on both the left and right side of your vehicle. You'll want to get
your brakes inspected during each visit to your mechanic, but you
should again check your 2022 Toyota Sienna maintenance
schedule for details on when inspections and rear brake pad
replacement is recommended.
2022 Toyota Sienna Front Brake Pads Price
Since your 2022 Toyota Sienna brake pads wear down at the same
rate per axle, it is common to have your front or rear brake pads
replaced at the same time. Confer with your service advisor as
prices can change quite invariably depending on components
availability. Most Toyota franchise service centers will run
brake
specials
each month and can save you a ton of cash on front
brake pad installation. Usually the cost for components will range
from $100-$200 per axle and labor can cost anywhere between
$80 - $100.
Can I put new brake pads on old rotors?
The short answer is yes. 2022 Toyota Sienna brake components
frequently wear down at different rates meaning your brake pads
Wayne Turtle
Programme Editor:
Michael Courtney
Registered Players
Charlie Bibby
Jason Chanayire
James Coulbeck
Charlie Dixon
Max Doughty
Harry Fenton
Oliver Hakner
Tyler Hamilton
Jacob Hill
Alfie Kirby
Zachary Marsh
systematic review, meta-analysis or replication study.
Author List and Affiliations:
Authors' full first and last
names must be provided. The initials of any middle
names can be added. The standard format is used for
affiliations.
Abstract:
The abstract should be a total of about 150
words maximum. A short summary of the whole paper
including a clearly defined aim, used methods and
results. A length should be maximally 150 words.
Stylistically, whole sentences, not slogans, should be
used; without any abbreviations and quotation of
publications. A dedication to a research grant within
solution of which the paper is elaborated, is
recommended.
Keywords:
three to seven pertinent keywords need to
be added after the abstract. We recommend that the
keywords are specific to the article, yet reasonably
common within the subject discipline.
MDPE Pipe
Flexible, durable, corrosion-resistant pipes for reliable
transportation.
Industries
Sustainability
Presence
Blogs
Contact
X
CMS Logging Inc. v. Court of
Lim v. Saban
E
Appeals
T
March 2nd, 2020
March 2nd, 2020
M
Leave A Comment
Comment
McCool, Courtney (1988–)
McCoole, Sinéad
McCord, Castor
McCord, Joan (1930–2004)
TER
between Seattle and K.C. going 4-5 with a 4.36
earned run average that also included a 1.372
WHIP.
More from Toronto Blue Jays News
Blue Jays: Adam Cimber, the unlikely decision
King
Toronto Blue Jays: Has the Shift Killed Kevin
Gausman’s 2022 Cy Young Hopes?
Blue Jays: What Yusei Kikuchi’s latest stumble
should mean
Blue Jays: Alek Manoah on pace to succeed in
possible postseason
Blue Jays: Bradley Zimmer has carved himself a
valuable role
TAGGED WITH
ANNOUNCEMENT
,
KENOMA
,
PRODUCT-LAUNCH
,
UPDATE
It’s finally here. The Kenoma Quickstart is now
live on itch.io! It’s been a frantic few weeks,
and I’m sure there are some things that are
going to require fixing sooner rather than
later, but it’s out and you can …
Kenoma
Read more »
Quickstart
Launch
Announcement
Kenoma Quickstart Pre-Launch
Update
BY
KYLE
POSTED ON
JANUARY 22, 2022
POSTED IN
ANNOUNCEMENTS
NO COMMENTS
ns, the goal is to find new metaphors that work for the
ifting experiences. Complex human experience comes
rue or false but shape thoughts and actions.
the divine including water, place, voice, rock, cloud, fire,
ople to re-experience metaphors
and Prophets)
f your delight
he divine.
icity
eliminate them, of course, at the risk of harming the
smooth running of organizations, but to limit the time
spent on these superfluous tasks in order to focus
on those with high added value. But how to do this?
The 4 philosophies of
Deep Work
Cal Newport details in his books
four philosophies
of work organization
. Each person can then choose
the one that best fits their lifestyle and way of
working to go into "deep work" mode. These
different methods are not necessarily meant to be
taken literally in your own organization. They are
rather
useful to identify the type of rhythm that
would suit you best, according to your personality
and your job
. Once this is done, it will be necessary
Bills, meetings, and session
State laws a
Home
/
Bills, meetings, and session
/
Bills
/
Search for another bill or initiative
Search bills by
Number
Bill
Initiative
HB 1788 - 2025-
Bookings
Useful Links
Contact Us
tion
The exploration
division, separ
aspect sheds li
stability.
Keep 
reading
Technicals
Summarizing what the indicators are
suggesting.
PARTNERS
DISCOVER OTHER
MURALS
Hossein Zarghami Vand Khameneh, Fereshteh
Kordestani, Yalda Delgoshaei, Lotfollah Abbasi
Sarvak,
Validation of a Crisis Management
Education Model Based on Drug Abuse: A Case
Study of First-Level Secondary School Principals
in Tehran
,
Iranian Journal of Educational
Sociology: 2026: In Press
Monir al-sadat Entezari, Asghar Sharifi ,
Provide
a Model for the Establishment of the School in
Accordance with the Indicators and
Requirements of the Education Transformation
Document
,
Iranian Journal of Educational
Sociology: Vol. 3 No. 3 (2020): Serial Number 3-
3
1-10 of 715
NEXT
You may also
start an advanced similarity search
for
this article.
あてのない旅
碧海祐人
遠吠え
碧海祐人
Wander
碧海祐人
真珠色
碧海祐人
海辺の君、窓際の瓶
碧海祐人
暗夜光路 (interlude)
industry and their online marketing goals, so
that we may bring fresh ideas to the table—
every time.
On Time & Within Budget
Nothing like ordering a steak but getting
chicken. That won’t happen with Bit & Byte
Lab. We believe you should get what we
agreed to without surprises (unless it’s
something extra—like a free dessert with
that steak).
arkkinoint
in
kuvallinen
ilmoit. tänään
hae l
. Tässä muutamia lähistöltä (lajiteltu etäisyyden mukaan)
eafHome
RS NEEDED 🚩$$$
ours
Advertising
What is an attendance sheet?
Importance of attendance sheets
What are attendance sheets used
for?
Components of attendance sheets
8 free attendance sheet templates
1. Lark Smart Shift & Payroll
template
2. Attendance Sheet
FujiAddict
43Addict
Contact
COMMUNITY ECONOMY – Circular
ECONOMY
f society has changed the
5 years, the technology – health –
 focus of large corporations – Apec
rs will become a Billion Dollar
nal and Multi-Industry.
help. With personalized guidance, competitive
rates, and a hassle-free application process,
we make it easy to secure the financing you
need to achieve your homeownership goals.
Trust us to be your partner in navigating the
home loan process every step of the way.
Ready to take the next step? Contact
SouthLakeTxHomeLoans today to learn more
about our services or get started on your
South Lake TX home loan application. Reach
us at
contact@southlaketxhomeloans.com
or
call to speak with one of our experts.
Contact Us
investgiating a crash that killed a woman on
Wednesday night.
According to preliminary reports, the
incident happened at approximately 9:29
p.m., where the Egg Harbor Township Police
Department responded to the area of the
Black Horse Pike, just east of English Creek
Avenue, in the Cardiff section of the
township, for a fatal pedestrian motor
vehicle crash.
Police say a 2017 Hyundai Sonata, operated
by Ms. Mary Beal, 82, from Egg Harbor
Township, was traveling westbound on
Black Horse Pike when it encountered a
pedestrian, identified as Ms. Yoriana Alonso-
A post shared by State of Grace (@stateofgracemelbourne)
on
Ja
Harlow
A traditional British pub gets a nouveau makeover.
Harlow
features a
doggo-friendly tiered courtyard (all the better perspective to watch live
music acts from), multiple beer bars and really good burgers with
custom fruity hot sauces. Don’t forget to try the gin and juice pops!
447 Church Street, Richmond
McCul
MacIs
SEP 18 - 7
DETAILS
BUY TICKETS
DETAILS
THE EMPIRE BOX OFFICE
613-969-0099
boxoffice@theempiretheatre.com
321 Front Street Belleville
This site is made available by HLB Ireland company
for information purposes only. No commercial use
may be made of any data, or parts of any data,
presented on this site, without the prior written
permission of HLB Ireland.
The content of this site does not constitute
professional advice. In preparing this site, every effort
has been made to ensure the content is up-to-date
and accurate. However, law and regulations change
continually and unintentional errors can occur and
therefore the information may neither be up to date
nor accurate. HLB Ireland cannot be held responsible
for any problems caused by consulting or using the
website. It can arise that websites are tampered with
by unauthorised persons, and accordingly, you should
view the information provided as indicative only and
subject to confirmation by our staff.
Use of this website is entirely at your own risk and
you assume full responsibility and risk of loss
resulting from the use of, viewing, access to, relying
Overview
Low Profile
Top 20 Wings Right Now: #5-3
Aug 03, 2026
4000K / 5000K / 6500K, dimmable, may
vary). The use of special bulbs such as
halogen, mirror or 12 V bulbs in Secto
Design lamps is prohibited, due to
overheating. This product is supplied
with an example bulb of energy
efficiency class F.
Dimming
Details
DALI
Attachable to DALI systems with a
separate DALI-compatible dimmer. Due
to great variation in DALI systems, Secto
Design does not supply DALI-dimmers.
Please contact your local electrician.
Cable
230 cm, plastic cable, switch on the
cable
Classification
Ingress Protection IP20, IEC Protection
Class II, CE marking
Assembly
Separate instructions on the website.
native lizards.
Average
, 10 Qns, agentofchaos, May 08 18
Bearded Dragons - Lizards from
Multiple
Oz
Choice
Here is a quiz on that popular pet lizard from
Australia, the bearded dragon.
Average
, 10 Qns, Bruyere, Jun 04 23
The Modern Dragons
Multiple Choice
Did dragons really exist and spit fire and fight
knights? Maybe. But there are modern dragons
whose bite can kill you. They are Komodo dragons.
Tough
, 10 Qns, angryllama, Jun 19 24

TASK STATEMENT:
Output each line exactly, from the first line of the data down to the line that contains "Author List and", both included.

EXPECTED OUTPUT:
on both the left and right side of your vehicle. You'll want to get
your brakes inspected during each visit to your mechanic, but you
should again check your 2022 Toyota Sienna maintenance
schedule for details on when inspections and rear brake pad
replacement is recommended.
2022 Toyota Sienna Front Brake Pads Price
Since your 2022 Toyota Sienna brake pads wear down at the same
rate per axle, it is common to have your front or rear brake pads
replaced at the same time. Confer with your service advisor as
prices can change quite invariably depending on components
availability. Most Toyota franchise service centers will run
brake
specials
each month and can save you a ton of cash on front
brake pad installation. Usually the cost for components will range
from $100-$200 per axle and labor can cost anywhere between
$80 - $100.
Can I put new brake pads on old rotors?
The short answer is yes. 2022 Toyota Sienna brake components
frequently wear down at different rates meaning your brake pads
Wayne Turtle
Programme Editor:
Michael Courtney
Registered Players
Charlie Bibby
Jason Chanayire
James Coulbeck
Charlie Dixon
Max Doughty
Harry Fenton
Oliver Hakner
Tyler Hamilton
Jacob Hill
Alfie Kirby
Zachary Marsh
systematic review, meta-analysis or replication study.
Author List and Affiliations:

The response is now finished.